Hi, the error of RuntimeError: Chatbot instance has not been set. indicates that the chatbot instance has not been correctly initialized when starting neuralchat server. Do you have the complete log of neuralchat_server start?
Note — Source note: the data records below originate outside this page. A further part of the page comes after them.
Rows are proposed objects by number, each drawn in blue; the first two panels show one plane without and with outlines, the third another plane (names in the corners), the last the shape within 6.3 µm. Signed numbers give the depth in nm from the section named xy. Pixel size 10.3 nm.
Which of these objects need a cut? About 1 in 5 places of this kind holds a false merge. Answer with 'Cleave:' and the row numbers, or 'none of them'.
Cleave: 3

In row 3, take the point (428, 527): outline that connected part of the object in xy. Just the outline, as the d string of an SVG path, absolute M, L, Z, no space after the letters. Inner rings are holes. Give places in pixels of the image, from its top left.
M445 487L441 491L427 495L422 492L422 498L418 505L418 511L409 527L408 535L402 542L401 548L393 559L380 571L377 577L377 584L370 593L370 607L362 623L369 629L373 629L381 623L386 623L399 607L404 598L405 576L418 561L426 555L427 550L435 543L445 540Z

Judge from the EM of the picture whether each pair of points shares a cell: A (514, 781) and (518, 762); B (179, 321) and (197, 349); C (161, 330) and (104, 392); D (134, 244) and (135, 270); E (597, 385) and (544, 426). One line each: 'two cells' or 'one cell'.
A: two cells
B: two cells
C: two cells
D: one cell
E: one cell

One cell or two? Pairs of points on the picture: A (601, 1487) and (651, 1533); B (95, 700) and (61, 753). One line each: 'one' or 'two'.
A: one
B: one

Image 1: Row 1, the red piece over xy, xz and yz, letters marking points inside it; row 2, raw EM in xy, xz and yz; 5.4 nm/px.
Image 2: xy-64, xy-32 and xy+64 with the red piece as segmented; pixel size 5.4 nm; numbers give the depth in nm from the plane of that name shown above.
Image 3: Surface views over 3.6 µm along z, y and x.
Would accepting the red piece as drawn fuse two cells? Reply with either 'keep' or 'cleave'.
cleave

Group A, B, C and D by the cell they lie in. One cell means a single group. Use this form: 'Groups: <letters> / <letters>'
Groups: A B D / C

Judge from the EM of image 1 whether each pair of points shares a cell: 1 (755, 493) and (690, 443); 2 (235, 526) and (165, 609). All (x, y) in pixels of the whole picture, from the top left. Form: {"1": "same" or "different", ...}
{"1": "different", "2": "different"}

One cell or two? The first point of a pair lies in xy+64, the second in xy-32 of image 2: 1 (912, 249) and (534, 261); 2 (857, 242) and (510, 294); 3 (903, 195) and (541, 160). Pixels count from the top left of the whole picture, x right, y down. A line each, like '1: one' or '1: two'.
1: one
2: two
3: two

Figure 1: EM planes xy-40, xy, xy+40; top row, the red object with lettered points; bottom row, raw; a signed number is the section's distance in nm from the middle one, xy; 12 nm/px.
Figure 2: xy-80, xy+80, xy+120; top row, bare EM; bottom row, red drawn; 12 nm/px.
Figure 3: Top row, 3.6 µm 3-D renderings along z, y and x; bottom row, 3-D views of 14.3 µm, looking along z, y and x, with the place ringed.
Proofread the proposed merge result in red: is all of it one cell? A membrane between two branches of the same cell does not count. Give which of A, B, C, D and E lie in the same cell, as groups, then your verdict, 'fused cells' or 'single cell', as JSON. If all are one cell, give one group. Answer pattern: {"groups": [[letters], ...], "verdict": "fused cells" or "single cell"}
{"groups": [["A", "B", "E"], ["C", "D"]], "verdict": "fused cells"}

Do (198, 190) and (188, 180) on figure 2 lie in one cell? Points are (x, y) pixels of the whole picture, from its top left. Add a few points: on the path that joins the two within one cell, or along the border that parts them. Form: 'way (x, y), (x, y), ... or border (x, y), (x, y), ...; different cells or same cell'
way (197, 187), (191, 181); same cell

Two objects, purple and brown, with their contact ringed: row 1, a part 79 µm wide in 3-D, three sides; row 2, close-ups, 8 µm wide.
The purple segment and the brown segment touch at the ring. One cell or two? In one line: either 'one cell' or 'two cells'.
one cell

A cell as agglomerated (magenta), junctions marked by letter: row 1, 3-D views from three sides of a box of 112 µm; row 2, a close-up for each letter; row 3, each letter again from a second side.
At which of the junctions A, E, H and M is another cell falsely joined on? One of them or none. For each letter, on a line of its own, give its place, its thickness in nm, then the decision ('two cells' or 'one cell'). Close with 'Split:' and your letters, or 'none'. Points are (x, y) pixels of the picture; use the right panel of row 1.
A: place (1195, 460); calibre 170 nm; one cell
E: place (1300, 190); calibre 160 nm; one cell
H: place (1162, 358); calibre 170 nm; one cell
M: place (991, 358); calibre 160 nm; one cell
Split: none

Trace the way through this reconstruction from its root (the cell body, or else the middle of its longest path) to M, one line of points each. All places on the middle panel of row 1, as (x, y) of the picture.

regmibijay commented 8 months ago

Hi @letonghan looks like I overlooked an incompatibility with given model and logs show

Loading model Intel/gpt-j-6B-int8-dynamic-inc
2024-03-01 22:25:38,785 - root - ERROR - Exception: Intel/gpt-j-6B-int8-dynamic-inc does not appear to have a file named pytorch_model.bin, tf_model.h5, model.ckpt or flax_model.msgpack.
2024-03-01 22:25:38 [ERROR] neuralchat error: Generic error
Loading config settings from the environment...
INFO:     Started server process [277377]
INFO:     Waiting for application startup.
INFO:     Application startup complete.
INFO:     Uvicorn running on http://0.0.0.0:6900 (Press CTRL+C to quit)

I assume this is expected and hence closing the issue.